The NBA has taken a whole lot of pride in its role in bringing and growing the game of basketball all over the planet. The league routinely leaves the United States to hold camps and, occasionally, NBA games in other countries. Plus there’s one team in Canada, there used to be another, and whenever the subject of expansion is floated, Mexico City always seems to pop up as a potential location for a squad.
As for whether it’s feasible to leave North America, well, that’s another conversation entirely, one that the NBA does not appear ready to have. We know this because the president of one of the top teams in Europe approached the league with the hopes of kicking off this conversation and the league said no.

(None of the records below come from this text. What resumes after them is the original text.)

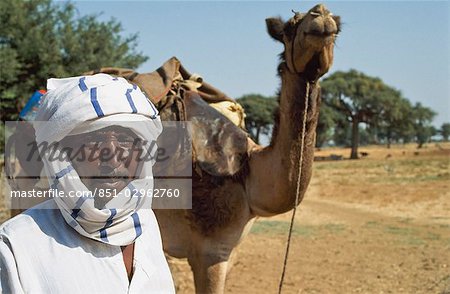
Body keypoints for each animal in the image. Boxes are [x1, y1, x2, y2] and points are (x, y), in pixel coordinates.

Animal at [155, 3, 342, 292]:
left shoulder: (230, 252)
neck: (247, 175)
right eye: (289, 28)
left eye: (338, 26)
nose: (320, 13)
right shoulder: (209, 250)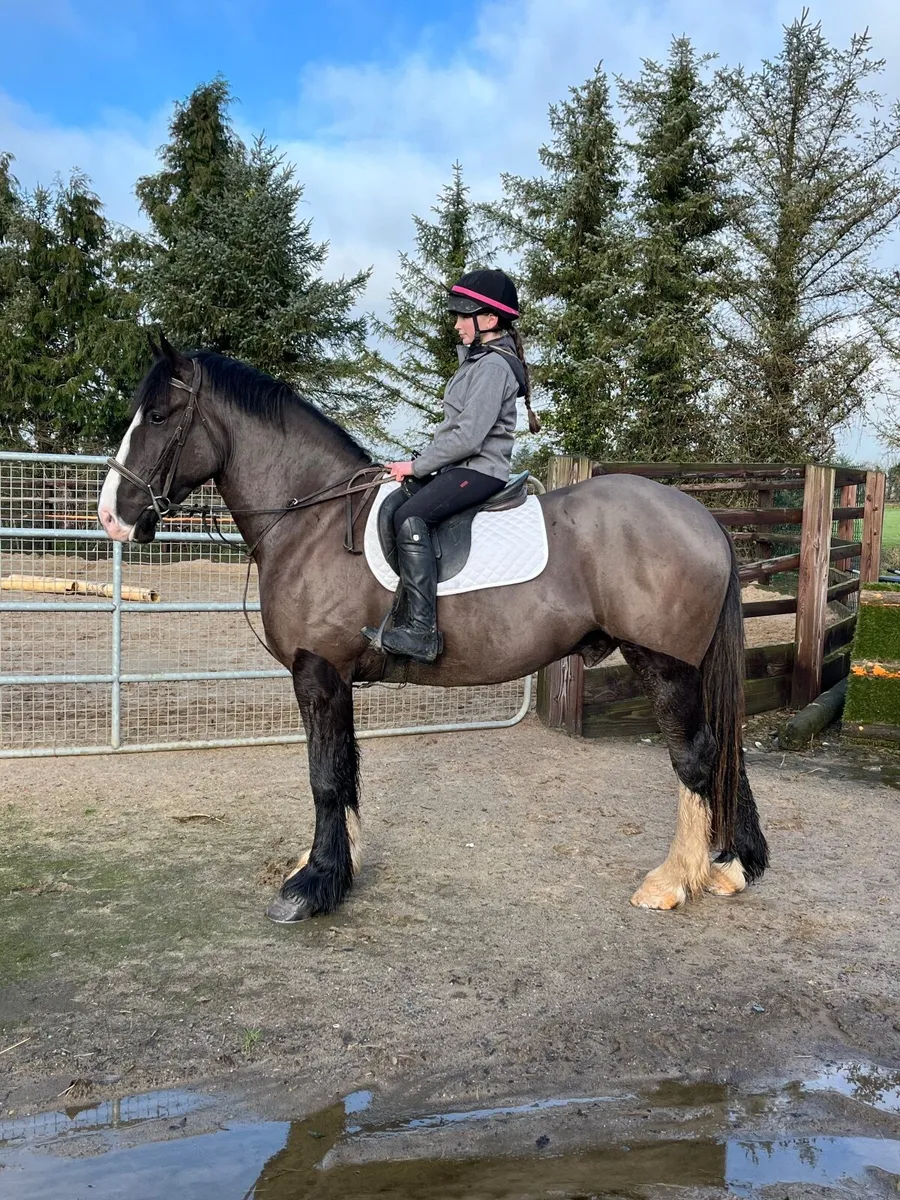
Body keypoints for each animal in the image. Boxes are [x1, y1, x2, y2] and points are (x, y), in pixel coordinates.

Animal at [98, 337, 768, 924]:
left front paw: (312, 887)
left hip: (664, 665)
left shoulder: (317, 672)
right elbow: (344, 770)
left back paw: (673, 881)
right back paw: (733, 866)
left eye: (158, 416)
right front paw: (334, 867)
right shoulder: (335, 678)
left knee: (696, 755)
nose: (111, 517)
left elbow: (324, 777)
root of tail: (701, 516)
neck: (312, 520)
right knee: (725, 748)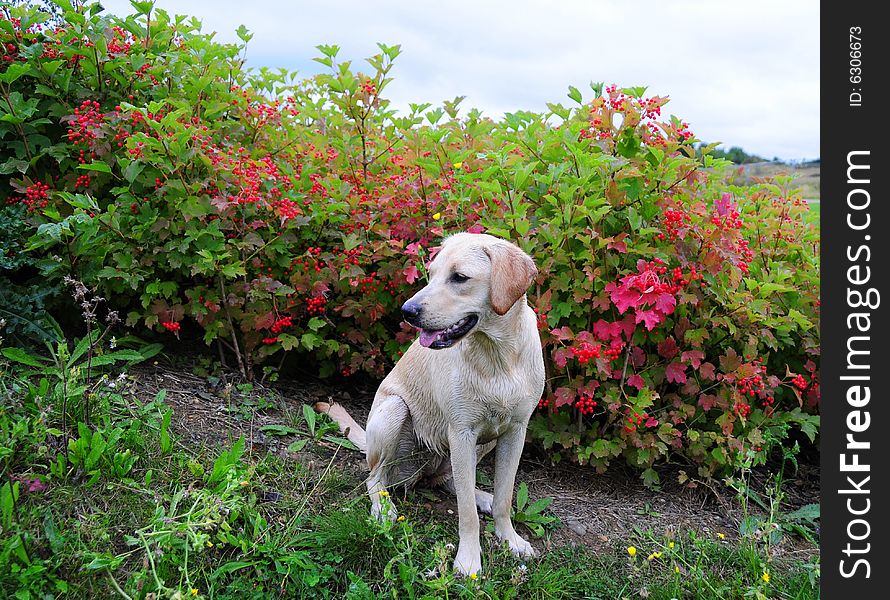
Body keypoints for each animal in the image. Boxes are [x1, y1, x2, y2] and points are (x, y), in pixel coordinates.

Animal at [320, 232, 540, 576]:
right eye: (431, 273)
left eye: (459, 277)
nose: (407, 311)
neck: (497, 356)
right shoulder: (461, 432)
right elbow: (466, 513)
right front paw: (468, 560)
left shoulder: (515, 431)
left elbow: (504, 498)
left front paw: (510, 540)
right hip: (394, 411)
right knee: (375, 478)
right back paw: (384, 508)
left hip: (481, 444)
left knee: (450, 481)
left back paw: (482, 496)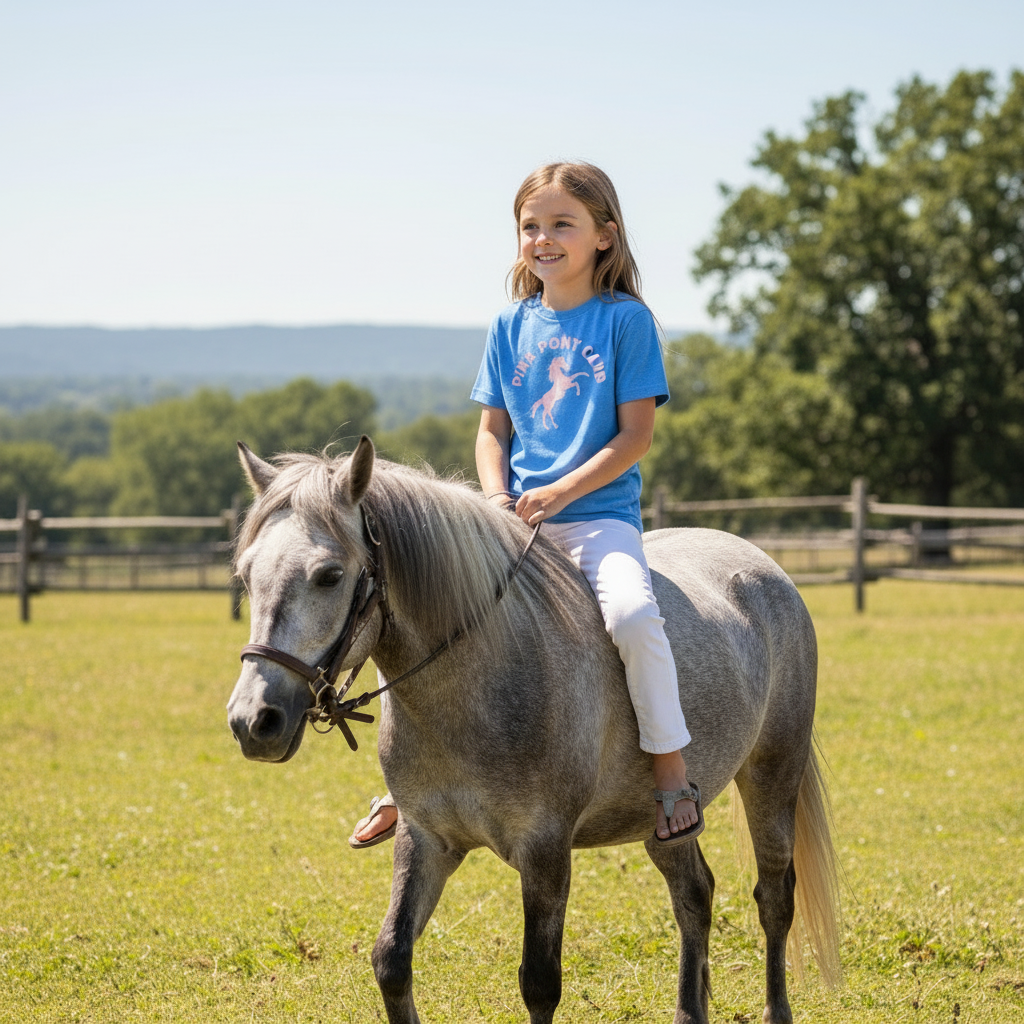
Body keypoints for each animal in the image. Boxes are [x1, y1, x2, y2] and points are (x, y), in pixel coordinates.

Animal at [226, 437, 840, 1024]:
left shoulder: (545, 849)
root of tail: (765, 568)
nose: (253, 722)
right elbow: (391, 961)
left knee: (774, 897)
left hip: (772, 776)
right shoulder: (425, 838)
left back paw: (777, 1009)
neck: (474, 683)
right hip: (662, 820)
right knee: (694, 895)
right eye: (246, 575)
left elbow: (540, 983)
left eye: (329, 575)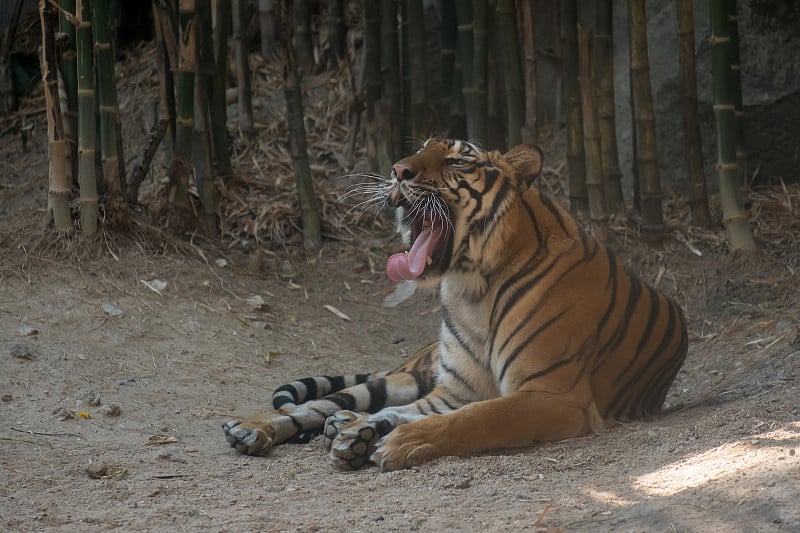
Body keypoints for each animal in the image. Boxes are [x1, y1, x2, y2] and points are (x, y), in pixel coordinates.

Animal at [222, 139, 692, 472]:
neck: (472, 289)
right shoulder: (456, 390)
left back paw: (351, 431)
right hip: (396, 380)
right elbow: (430, 413)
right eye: (421, 148)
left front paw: (399, 442)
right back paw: (252, 429)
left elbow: (473, 418)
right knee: (316, 406)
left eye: (457, 161)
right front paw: (375, 435)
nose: (398, 170)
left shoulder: (552, 394)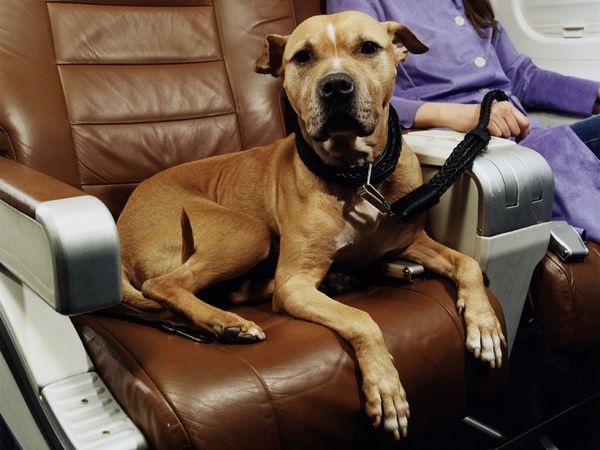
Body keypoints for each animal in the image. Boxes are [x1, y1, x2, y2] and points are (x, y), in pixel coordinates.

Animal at [116, 9, 502, 440]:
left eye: (368, 47)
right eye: (302, 57)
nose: (335, 85)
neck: (357, 175)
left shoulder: (411, 240)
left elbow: (467, 263)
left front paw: (483, 325)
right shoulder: (299, 283)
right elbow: (362, 319)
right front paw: (385, 386)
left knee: (235, 289)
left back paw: (333, 281)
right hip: (248, 233)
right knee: (167, 285)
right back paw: (226, 323)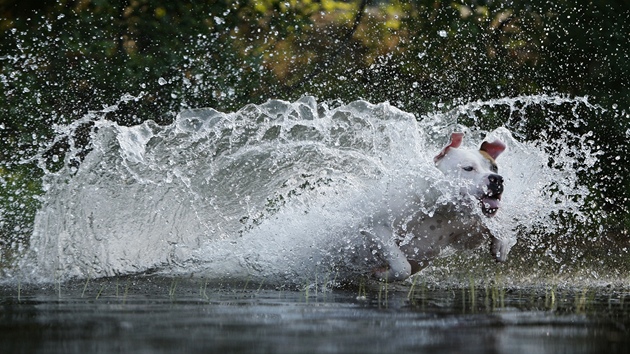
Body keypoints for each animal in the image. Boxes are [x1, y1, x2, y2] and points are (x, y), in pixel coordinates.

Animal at [362, 131, 512, 280]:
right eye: (468, 168)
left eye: (495, 167)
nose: (497, 179)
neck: (440, 207)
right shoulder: (375, 228)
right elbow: (402, 267)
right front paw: (381, 274)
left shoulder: (468, 233)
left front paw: (501, 245)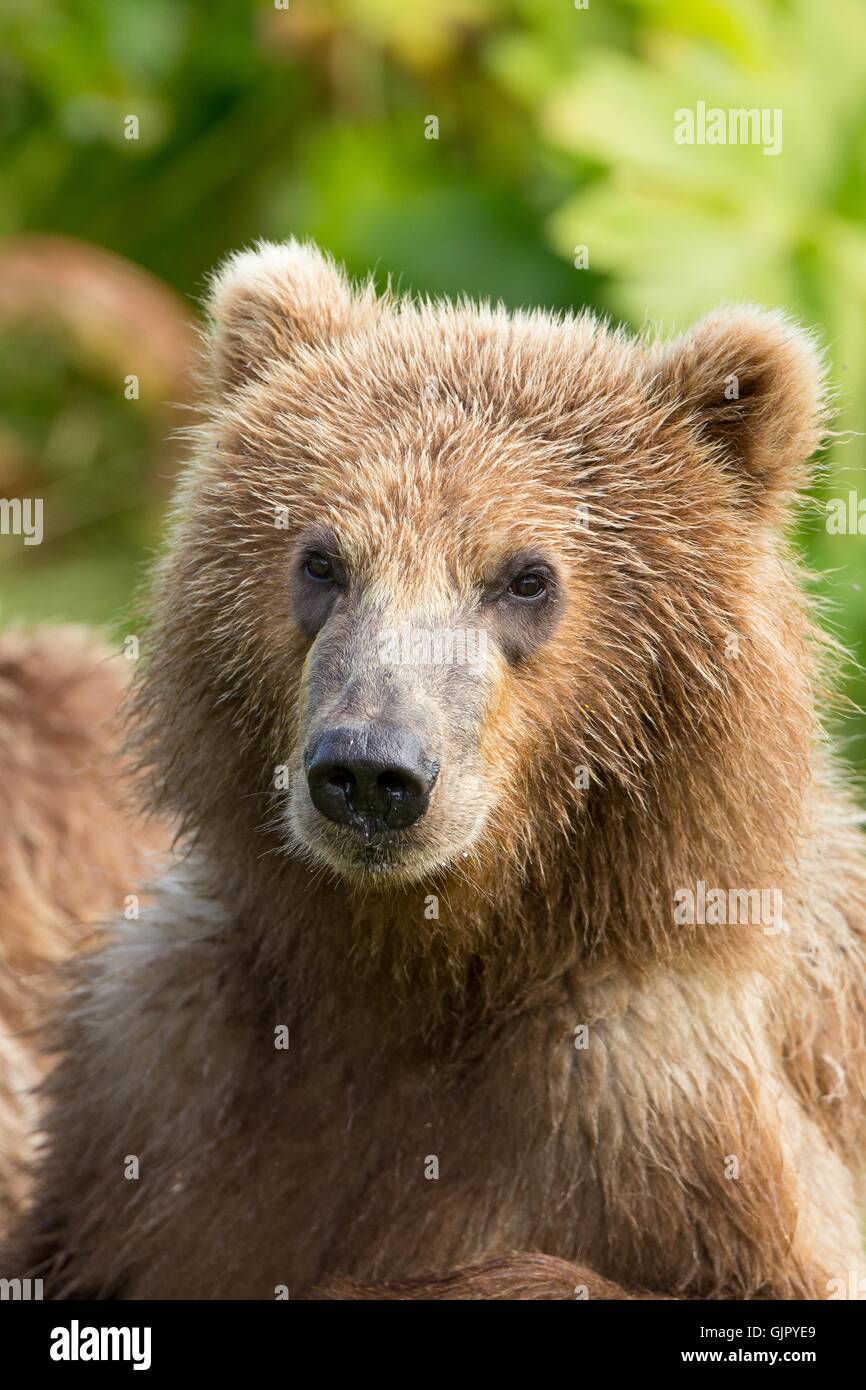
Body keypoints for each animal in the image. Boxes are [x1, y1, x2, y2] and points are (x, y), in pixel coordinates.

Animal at [1, 244, 866, 1295]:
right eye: (322, 560)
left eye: (527, 576)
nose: (373, 771)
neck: (422, 966)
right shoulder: (158, 1083)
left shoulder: (658, 1104)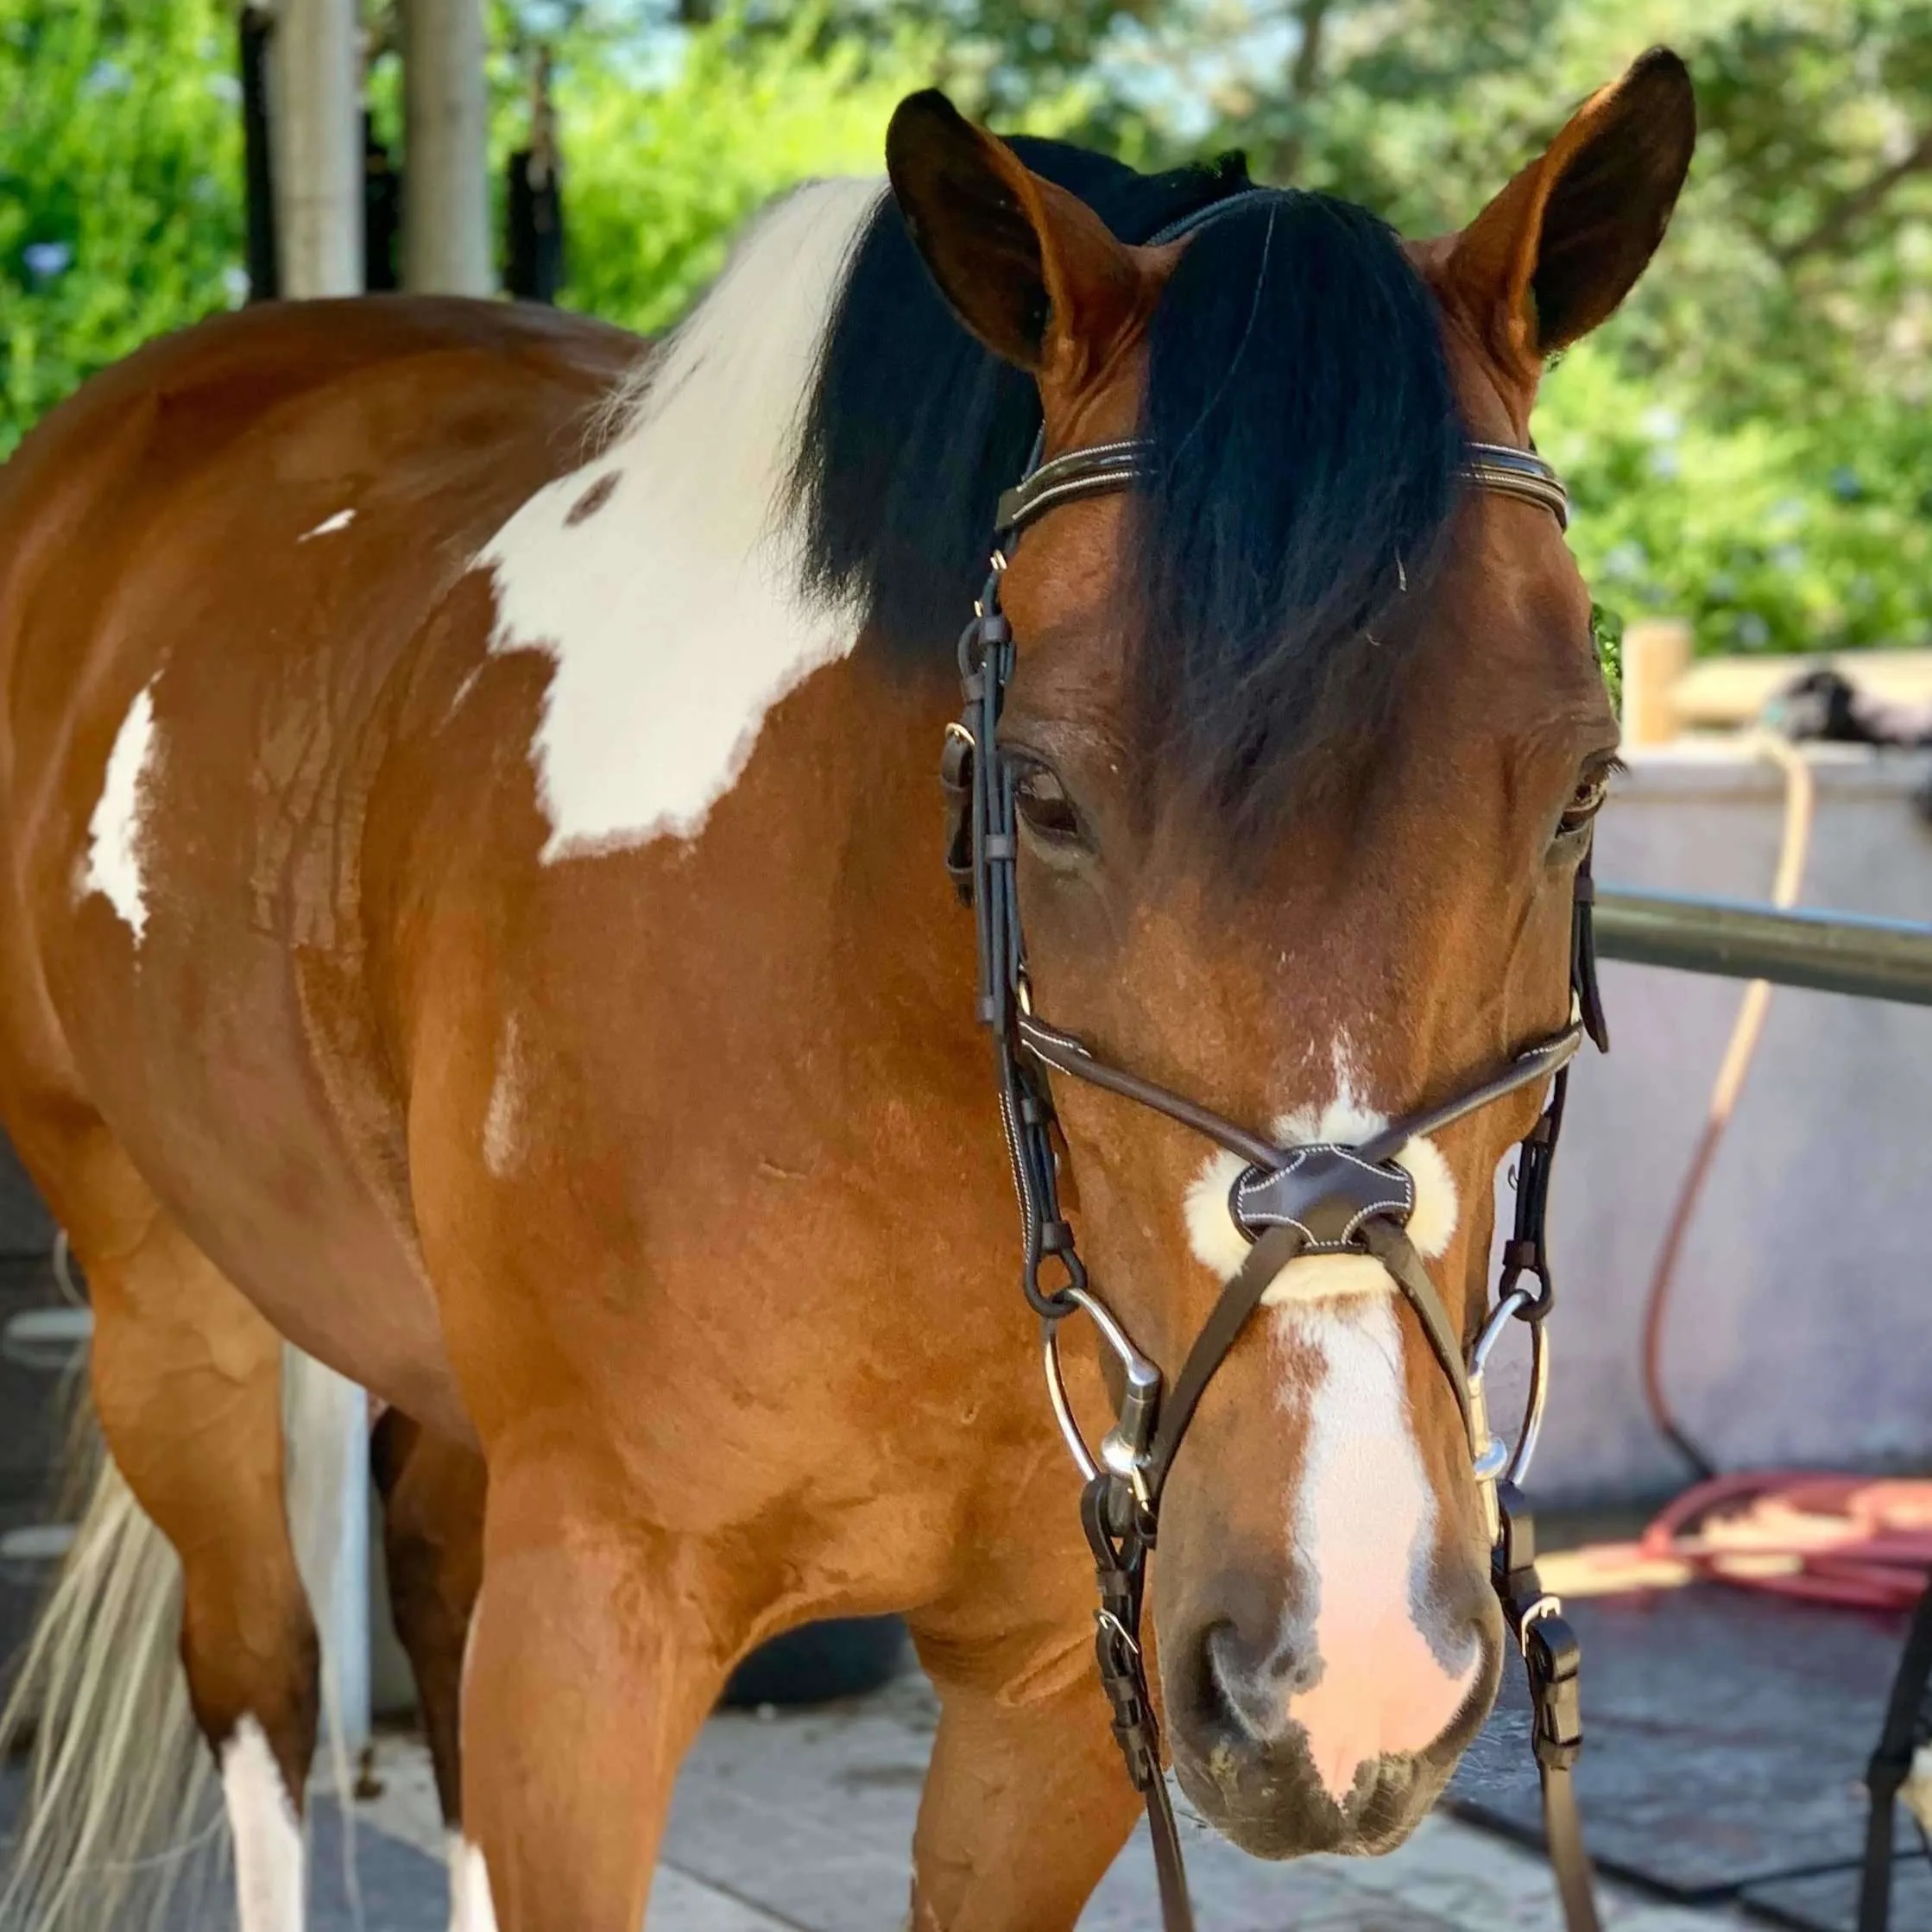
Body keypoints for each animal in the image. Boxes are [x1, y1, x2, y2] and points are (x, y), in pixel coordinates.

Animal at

Florentino Pérez, the president of Spanish giants Real Madrid, has aspirations of his team one day joining the NBA. According to Ben Hayward of the London-based Evening Standard, Pérez says that he’s even reached out to the league about becoming the newest team in the Eastern Conference, but the NBA wasn’t into that idea.
“In basketball we play many insignificant games,” Perez said. “It’s better to play less, but better. We have explored the option of a European League and I have the dream of seeing Madrid in the NBA.
“I have asked us to be included in the Eastern Conference, but they say that’s far away,” Perez continued.
As any soccer fan will tell you, Pérez is a notoriously eccentric executive, one who is perpetually willing to fork over gigantic sums of cash to acquire the best players in the world and just as willing to fire a manager or sell a player at the drop of a hat. In terms of the value that Real Madrid would bring to the league, along with the willingness to do whatever it took to immediately become one of the best teams in the NBA, they’d be a dream addition. There’s some familiar names on the team, like ex-Blazers guard Rudy Fernández and former journeyman forward Anthony Randolph, plus it’s the club that gave us Luka Doncic.
Still, the fact that getting to Spain would be an absolute nightmare for teams — especially ones on the west coast — probably make this a non-starter. It would be a blast to see Madrid take on some NBA squads in a serious competition, and perhaps advances in technology will make this a thing the league can consider somewhere down the road, but for now, it’s hard to imagine this dream becoming a reality any time soon.